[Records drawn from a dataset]
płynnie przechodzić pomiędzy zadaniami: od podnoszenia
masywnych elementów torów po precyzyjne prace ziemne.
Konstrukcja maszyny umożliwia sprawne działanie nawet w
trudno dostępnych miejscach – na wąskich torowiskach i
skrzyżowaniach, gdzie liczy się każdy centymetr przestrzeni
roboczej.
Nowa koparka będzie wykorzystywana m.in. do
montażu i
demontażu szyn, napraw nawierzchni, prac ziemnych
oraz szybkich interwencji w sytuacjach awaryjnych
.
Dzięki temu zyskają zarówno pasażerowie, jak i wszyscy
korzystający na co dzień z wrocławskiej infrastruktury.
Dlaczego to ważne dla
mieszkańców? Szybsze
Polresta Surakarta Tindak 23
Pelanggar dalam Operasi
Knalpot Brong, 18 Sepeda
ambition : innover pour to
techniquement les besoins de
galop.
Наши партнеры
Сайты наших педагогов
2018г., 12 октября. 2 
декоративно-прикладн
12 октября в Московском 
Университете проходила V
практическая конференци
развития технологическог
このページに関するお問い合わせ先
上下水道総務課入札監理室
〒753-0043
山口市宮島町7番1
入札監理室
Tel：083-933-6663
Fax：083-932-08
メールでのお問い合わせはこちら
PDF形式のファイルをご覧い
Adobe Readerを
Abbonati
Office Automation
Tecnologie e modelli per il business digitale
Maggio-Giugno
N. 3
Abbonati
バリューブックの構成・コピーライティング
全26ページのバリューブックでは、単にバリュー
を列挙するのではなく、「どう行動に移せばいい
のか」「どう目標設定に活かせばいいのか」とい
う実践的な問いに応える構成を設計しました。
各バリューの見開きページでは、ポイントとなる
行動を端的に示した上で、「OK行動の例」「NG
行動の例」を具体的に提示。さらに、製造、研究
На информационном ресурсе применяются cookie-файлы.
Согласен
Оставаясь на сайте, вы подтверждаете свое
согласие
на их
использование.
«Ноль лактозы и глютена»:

* Instruction: The required answer is the run of lines above, starting at the line with "oraz szybkich interwencji" and ending at the line with "декоративно-прикладн", reproduced exactly with both ends.

* Solved problem:
oraz szybkich interwencji w sytuacjach awaryjnych
.
Dzięki temu zyskają zarówno pasażerowie, jak i wszyscy
korzystający na co dzień z wrocławskiej infrastruktury.
Dlaczego to ważne dla
mieszkańców? Szybsze
Polresta Surakarta Tindak 23
Pelanggar dalam Operasi
Knalpot Brong, 18 Sepeda
ambition : innover pour to
techniquement les besoins de
galop.
Наши партнеры
Сайты наших педагогов
2018г., 12 октября. 2 
декоративно-прикладн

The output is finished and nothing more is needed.